Past Issues
Conferences for Minority Students

Spreading the Word about Biophysics at Conferences for Minority Students

This past fall, the Biophysical Society joined over 6,000 undergraduate students at two of the largest annual conferences for minority students interested in science, The Society for the Advancement of Hispanic/Chicanos and Native Americans in Science (SACNAS) National Conference and the Annual Biomedical Research Conference for Minority Students (ABRCMS). BPS, along with over 1,000 other institutions, agencies, and societies, provided student attendees with professional advice, exposure to a variety of disciplines, and an array of academic opportunities.

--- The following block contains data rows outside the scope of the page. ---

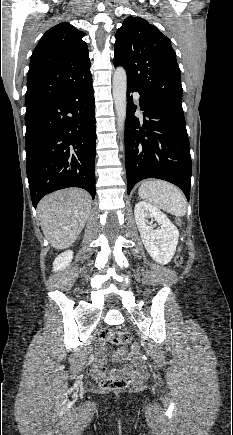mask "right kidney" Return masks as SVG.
<instances>
[{
	"mask_svg": "<svg viewBox=\"0 0 233 435\" xmlns=\"http://www.w3.org/2000/svg\"><path fill=\"white\" fill-rule=\"evenodd\" d=\"M73 259V252L68 250L60 255H58L53 262V271L63 270L68 266Z\"/></svg>",
	"mask_w": 233,
	"mask_h": 435,
	"instance_id": "obj_1",
	"label": "right kidney"
}]
</instances>
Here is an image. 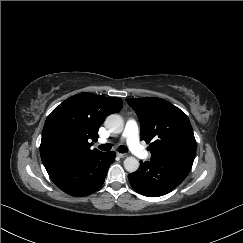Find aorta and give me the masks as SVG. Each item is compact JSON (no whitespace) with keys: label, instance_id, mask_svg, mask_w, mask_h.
I'll return each mask as SVG.
<instances>
[{"label":"aorta","instance_id":"762f6f07","mask_svg":"<svg viewBox=\"0 0 243 243\" xmlns=\"http://www.w3.org/2000/svg\"><path fill=\"white\" fill-rule=\"evenodd\" d=\"M104 125L109 130V132L118 134L123 131L124 121L120 115L111 114L105 119ZM139 165L140 163L135 157H127L124 160V168L129 173L137 171Z\"/></svg>","mask_w":243,"mask_h":243}]
</instances>
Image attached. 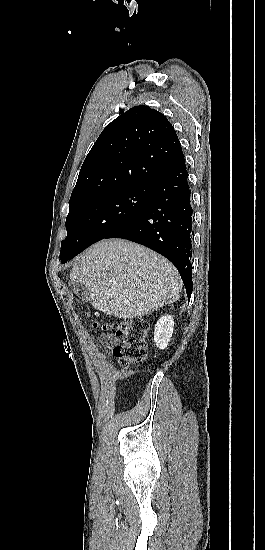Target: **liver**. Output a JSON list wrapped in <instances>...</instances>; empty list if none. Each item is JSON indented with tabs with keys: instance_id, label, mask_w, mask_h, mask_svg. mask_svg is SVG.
I'll list each match as a JSON object with an SVG mask.
<instances>
[{
	"instance_id": "liver-1",
	"label": "liver",
	"mask_w": 265,
	"mask_h": 550,
	"mask_svg": "<svg viewBox=\"0 0 265 550\" xmlns=\"http://www.w3.org/2000/svg\"><path fill=\"white\" fill-rule=\"evenodd\" d=\"M86 301L120 319L142 317L176 302L182 291L174 265L158 253L123 239L102 240L82 253L70 272Z\"/></svg>"
}]
</instances>
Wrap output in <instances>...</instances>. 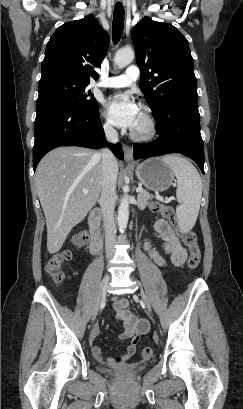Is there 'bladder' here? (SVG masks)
<instances>
[{
	"instance_id": "1",
	"label": "bladder",
	"mask_w": 243,
	"mask_h": 409,
	"mask_svg": "<svg viewBox=\"0 0 243 409\" xmlns=\"http://www.w3.org/2000/svg\"><path fill=\"white\" fill-rule=\"evenodd\" d=\"M145 369L144 364H123L120 366H99V372L115 377H133Z\"/></svg>"
}]
</instances>
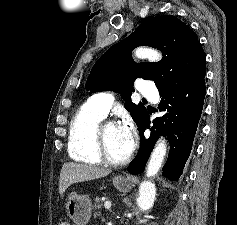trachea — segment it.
I'll use <instances>...</instances> for the list:
<instances>
[{"instance_id": "1", "label": "trachea", "mask_w": 237, "mask_h": 225, "mask_svg": "<svg viewBox=\"0 0 237 225\" xmlns=\"http://www.w3.org/2000/svg\"><path fill=\"white\" fill-rule=\"evenodd\" d=\"M143 102H147L145 99H143Z\"/></svg>"}]
</instances>
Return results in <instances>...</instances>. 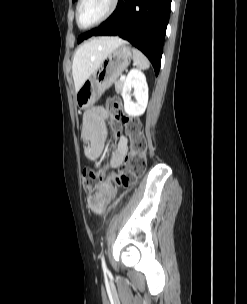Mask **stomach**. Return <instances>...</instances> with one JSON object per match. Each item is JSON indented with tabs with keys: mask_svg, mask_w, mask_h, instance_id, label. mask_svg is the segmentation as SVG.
Returning <instances> with one entry per match:
<instances>
[{
	"mask_svg": "<svg viewBox=\"0 0 247 304\" xmlns=\"http://www.w3.org/2000/svg\"><path fill=\"white\" fill-rule=\"evenodd\" d=\"M131 58V48L125 44L111 52L92 74V77L76 91L75 102L77 106L82 109L93 106L102 93L116 82L117 78L128 67Z\"/></svg>",
	"mask_w": 247,
	"mask_h": 304,
	"instance_id": "0dacf381",
	"label": "stomach"
}]
</instances>
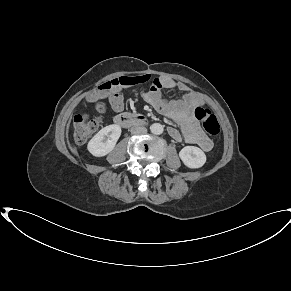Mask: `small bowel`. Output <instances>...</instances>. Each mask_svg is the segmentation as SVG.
<instances>
[{
  "instance_id": "c3829d8e",
  "label": "small bowel",
  "mask_w": 291,
  "mask_h": 291,
  "mask_svg": "<svg viewBox=\"0 0 291 291\" xmlns=\"http://www.w3.org/2000/svg\"><path fill=\"white\" fill-rule=\"evenodd\" d=\"M142 77L146 80L149 78L147 75ZM120 89H113L106 96L99 95L97 91L91 92L86 96V101L97 104L103 99H108L112 110L121 112L125 102ZM165 89H178L184 91L185 94L179 99L167 100L162 95V91ZM142 96L160 114L171 118L179 125L180 131L176 128H169V135L174 140L197 145L204 151L212 149V141L202 132L192 115V110L201 106L203 102L194 92L189 90L187 85L172 78L160 76L154 79L151 88L143 92Z\"/></svg>"
}]
</instances>
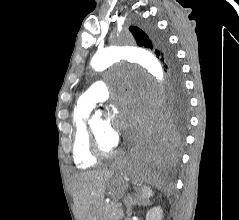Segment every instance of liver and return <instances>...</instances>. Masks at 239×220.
<instances>
[{"mask_svg":"<svg viewBox=\"0 0 239 220\" xmlns=\"http://www.w3.org/2000/svg\"><path fill=\"white\" fill-rule=\"evenodd\" d=\"M114 171L103 169L86 171L72 178L74 204L79 220H103L106 185Z\"/></svg>","mask_w":239,"mask_h":220,"instance_id":"6515ba94","label":"liver"}]
</instances>
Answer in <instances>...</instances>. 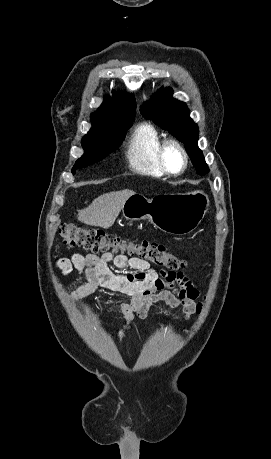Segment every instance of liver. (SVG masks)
Wrapping results in <instances>:
<instances>
[{
	"label": "liver",
	"mask_w": 271,
	"mask_h": 459,
	"mask_svg": "<svg viewBox=\"0 0 271 459\" xmlns=\"http://www.w3.org/2000/svg\"><path fill=\"white\" fill-rule=\"evenodd\" d=\"M131 190L122 192H110L96 198L88 208L79 210L78 220L87 226H98V228H111L118 218L121 208L128 198L134 196Z\"/></svg>",
	"instance_id": "liver-1"
}]
</instances>
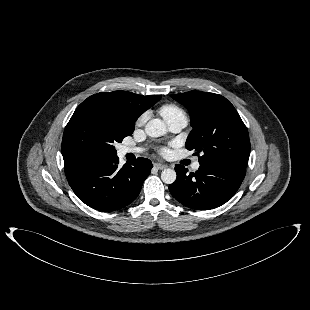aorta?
<instances>
[{"mask_svg":"<svg viewBox=\"0 0 310 310\" xmlns=\"http://www.w3.org/2000/svg\"><path fill=\"white\" fill-rule=\"evenodd\" d=\"M145 132L150 137H160L166 133V127L162 120L152 119L145 126ZM176 172L173 169H164L161 172V179L166 184H172L176 180Z\"/></svg>","mask_w":310,"mask_h":310,"instance_id":"obj_1","label":"aorta"}]
</instances>
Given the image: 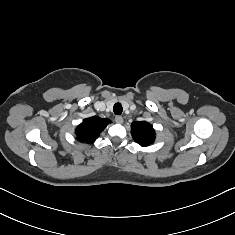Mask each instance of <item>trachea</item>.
<instances>
[{
    "label": "trachea",
    "mask_w": 235,
    "mask_h": 235,
    "mask_svg": "<svg viewBox=\"0 0 235 235\" xmlns=\"http://www.w3.org/2000/svg\"><path fill=\"white\" fill-rule=\"evenodd\" d=\"M113 111L116 115H120L123 111L122 105L120 103H116L113 107Z\"/></svg>",
    "instance_id": "trachea-1"
}]
</instances>
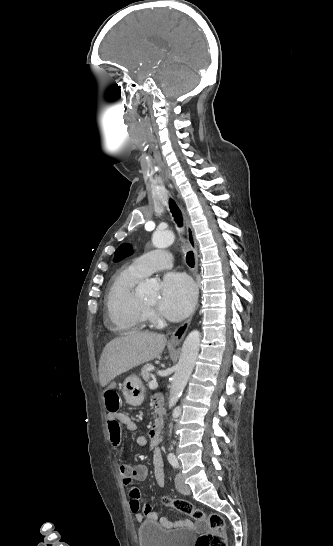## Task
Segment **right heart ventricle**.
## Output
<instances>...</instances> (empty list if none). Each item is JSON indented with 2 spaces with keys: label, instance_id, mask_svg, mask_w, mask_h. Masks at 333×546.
Wrapping results in <instances>:
<instances>
[{
  "label": "right heart ventricle",
  "instance_id": "right-heart-ventricle-1",
  "mask_svg": "<svg viewBox=\"0 0 333 546\" xmlns=\"http://www.w3.org/2000/svg\"><path fill=\"white\" fill-rule=\"evenodd\" d=\"M144 277L133 266L123 268L113 277L106 296L107 320L112 328L125 332L144 329L147 309L136 293V286Z\"/></svg>",
  "mask_w": 333,
  "mask_h": 546
}]
</instances>
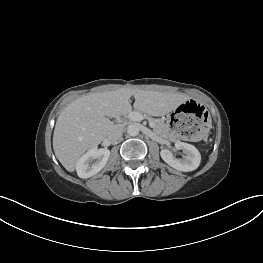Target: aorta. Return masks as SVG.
Returning a JSON list of instances; mask_svg holds the SVG:
<instances>
[{
  "instance_id": "aorta-1",
  "label": "aorta",
  "mask_w": 263,
  "mask_h": 263,
  "mask_svg": "<svg viewBox=\"0 0 263 263\" xmlns=\"http://www.w3.org/2000/svg\"><path fill=\"white\" fill-rule=\"evenodd\" d=\"M139 131L140 130L137 124H130L127 126V133L132 137L137 136Z\"/></svg>"
}]
</instances>
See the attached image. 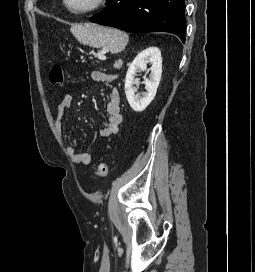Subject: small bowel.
Instances as JSON below:
<instances>
[{"mask_svg":"<svg viewBox=\"0 0 255 272\" xmlns=\"http://www.w3.org/2000/svg\"><path fill=\"white\" fill-rule=\"evenodd\" d=\"M115 77V74L103 71H93L91 73V78L96 82L108 83L113 81ZM73 98L74 96L71 92H65L57 104L55 127L60 134L63 133L62 117L64 116L66 110L70 107ZM106 112V125L99 131L100 136L104 138L116 134L122 123V115L120 112V93L117 89H112L109 94ZM68 150L74 162L85 165L91 162V156L88 153L77 151V143L75 140L69 141Z\"/></svg>","mask_w":255,"mask_h":272,"instance_id":"small-bowel-1","label":"small bowel"}]
</instances>
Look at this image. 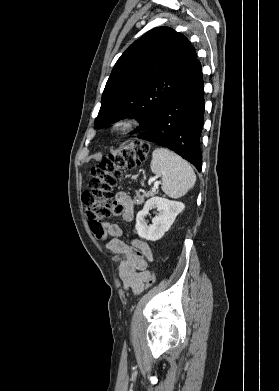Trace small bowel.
I'll use <instances>...</instances> for the list:
<instances>
[{
	"instance_id": "1",
	"label": "small bowel",
	"mask_w": 279,
	"mask_h": 391,
	"mask_svg": "<svg viewBox=\"0 0 279 391\" xmlns=\"http://www.w3.org/2000/svg\"><path fill=\"white\" fill-rule=\"evenodd\" d=\"M116 201L122 206V218L129 222L134 216V204L132 199L124 192L116 194ZM106 233L110 236L106 247L115 254L123 255L124 259L119 265L118 274L126 290L139 294L144 290L145 283L150 275L148 265L153 261V254L147 242L134 239L132 246L126 244L122 239V229L117 224L107 223ZM136 251H140L139 256Z\"/></svg>"
}]
</instances>
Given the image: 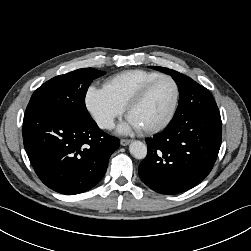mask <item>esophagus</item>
Here are the masks:
<instances>
[{"instance_id": "34e87169", "label": "esophagus", "mask_w": 251, "mask_h": 251, "mask_svg": "<svg viewBox=\"0 0 251 251\" xmlns=\"http://www.w3.org/2000/svg\"><path fill=\"white\" fill-rule=\"evenodd\" d=\"M130 142H131V140H129V139H122L120 141L122 146H127Z\"/></svg>"}]
</instances>
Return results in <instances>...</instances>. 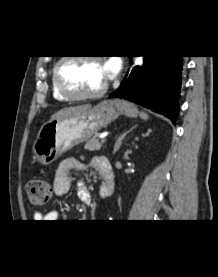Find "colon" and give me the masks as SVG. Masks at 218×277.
Segmentation results:
<instances>
[{
	"label": "colon",
	"mask_w": 218,
	"mask_h": 277,
	"mask_svg": "<svg viewBox=\"0 0 218 277\" xmlns=\"http://www.w3.org/2000/svg\"><path fill=\"white\" fill-rule=\"evenodd\" d=\"M26 191L29 203L37 207L46 205L52 195L50 183L39 178L30 179L27 182Z\"/></svg>",
	"instance_id": "colon-1"
}]
</instances>
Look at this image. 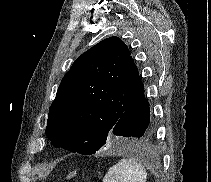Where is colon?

In October, BPS staff made their way to San Antonio, Texas, for SACNAS, where Minority Affairs Committee member, Luis Marky, University of Nebraska, chaired the biophysics symposium, Cutting-Edge Research in the Electrostatics of Nucleic Acids, Proteins, and Their Interactions. In addition to Marky, Blanca Barquera, Rensselaer Institute of Technology; Thomas Truskett, University of Texas at Austin; and Lauren Webb, University of Texas Austin, gave talks during the symposium. MAC committee member Silvia Cavagnero, University of Wisconsin, Madison, joined Marky in judging biophysics-related posters and selecting two students to win travel awards to attend the BPS 2014 Annual Meeting in San Francisco, California, and present their research. The SACNAS Travel Award winners are Melissa Hernandez, University of New Mexico, and Gelson Pagan Diaz, University of Puerto Rico.

Also, for the first time at SACNAS, BPS featured the Biomolecular Discovery Dome which showed a minifilm entitled Trypanosoma: Parasite Kills Millions in Africa and the Americas. The dome allowed participants to get a 3-D visual of the parasite and learn about the biophysical research into the disease it causes—Sleeping Sickness.

In November, BPS staff headed to Nashville, Tennessee, for ABRCMS. BPS Staff members April Dela Vega and Claude Ngopa spoke to students about the Society’s programs and services, especially the Society’s Summer Program in Biophysics, an 11-week course at the University of North Carolina, Chapel Hill. Local BPS members Brett Kroncke and Dungeng Peng, Vanderbilt University, judged biophysics-related posters during the three-day conference and selected an additional two travel award winners to attend the BPS 2014 Annual Meeting. The ABRCMS Travel Award winners are Joshua Rosario-Sepulveda, University of Puerto Rico at Cayay, and Tomas Rodriguez, University of California, Davis.

In addition to the four travel awards, BPS sponsored a total of 12 poster awards between the two conferences.